**To do:**
1. Copy out everything from "While relying almost" down to "Al Qaeda leaders." in the signals intelligence passage, replacing "Soviet Union" with "USSR".
2. Extend the signals intelligence passage, picking up right after its final sentence.
Start of Text section
While relying almost solely on “sigint” was an effective Cold War-era strategy designed to spy on a somewhat predictable, hierarchical center of power like the Soviet Union, this strategy is much less effective at fighting off a decentralized group of tech-savvy terrorists. While signals intelligence did help the U.S. find Qusay and Uday Hussein during the early days of the second Iraq war, the results have been less encouraging in the hunt for Al Qaeda leaders.
Early on, Osama bin Laden realized that he could evade eavesdroppers for a certain period of time simply by using an innocuous-looking unencrypted telephone line. Al Qaeda operatives have also adapted to U.S. surveillance by hanging up their cell phones, logging off email, and using physical couriers. Meanwhile, they disseminate disinformation through electronic means, since they know that the U.S. is probably listening in at any given time.
Keefe is right to point out that from a strategic standpoint, signals intelligence alone is insufficient, and that the U.S. needs more flesh-and-blood agents gathering and evaluating information out in the field. But what he neglects to fully address critically are the ramifications of programs like Echelon on individual privacy and civil liberties. Public oversight of intelligence organizations is poor to nonexistent; the answer to the question Quis custodiet ipsos custodies—who watches the watchers?—is, effectively, no one.
End of Text section
Start of Supplied material
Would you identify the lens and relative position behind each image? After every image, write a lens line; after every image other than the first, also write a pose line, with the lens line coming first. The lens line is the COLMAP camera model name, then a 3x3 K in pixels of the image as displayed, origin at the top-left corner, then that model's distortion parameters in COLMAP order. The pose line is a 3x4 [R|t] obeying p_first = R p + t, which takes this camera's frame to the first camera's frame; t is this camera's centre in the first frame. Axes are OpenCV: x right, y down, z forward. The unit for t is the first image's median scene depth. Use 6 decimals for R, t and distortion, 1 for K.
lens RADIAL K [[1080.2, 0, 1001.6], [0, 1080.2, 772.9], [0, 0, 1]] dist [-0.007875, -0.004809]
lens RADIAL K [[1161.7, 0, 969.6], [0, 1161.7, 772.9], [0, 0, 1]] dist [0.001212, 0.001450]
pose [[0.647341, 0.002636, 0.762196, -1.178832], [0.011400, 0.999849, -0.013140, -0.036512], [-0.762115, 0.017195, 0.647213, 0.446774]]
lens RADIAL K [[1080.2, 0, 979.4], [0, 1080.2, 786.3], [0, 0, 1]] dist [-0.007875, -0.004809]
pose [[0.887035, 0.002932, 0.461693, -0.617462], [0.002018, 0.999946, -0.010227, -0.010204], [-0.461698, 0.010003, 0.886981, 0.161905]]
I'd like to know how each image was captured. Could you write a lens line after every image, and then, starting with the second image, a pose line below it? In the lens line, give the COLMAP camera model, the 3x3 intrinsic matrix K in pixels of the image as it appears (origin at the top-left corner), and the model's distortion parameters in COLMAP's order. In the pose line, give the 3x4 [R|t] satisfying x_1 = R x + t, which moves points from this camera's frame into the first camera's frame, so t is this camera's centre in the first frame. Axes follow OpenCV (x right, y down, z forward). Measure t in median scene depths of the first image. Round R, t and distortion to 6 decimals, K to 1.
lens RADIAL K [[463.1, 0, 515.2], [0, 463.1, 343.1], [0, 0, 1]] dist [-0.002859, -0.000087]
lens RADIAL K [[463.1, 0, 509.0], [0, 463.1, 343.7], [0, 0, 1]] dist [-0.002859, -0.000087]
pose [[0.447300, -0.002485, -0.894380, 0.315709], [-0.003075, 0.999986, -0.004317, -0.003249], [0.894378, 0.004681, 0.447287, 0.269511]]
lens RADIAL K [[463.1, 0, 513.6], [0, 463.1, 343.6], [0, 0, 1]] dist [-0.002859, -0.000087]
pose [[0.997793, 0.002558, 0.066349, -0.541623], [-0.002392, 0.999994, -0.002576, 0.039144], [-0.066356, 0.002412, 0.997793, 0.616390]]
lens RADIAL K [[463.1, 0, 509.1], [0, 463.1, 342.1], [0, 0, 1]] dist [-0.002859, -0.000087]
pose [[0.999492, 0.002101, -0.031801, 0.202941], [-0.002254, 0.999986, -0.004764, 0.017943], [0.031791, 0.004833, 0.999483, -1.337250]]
End of Supplied material
**Answers for the tasks:**
1.
While relying almost solely on “sigint” was an effective Cold War-era strategy designed to spy on a somewhat predictable, hierarchical center of power like the USSR, this strategy is much less effective at fighting off a decentralized group of tech-savvy terrorists. While signals intelligence did help the U.S. find Qusay and Uday Hussein during the early days of the second Iraq war, the results have been less encouraging in the hunt for Al Qaeda leaders.

2.
In fact, while several Congressional committees are assigned to monitor spy agencies, the NSA told the House of Representatives that the “long-standing policy within in the United States Intelligence Community” is to “refrain from commenting on actual or alleged intelligence activities.” The most that the NSA was willing to do was pledge that the agency “operates in strict accordance with U.S. laws and regulations in protecting…privacy rights.”
But that pledge is less than reassuring. Keefe presents evidence suggesting that illegal surveillance happens all the time—in intercepting communications of U.S. citizens involved in anti-war and civil-rights activities, for example. Yet he purposefully reserves judgment on the frightening implications of his anecdotes, seeming to use these thrilling tidbits merely to keep his readers’ attention.
In his insistently neutral approach, Keefe ignores the police-state ramifications of these abuses and seems almost willing to abdicate the right of privacy, repeatedly asking: “Why should I worry about privacy if I have nothing to hide?” He suggests that privacy rights activists are perhaps “a little off themselves,” that they seem to “suffer from some millennial mix of narcissism and paranoia, and tremble in the camera’s gaze.”
Keefe, in addition, is surprisingly willing to take the Bush administration’s claims on face value. He frames the declaration of war on Iraq as an honest mistake resulting from over-reliance on signals intelligence—ignoring the many other factors that clearly influenced the current administration’s decision to go to war.
Towards the end of the book, Keefe describes how previous investigative journalists ran into trouble with the NSA trying to block the publication of their books. Keefe himself describes how he met with only smug disregard when he tried to leverage his own investigative work in order to get interviews with NSA officials. Which begs the question: if the NSA doesn’t care that we read this, how secret can the information in Chatter really be?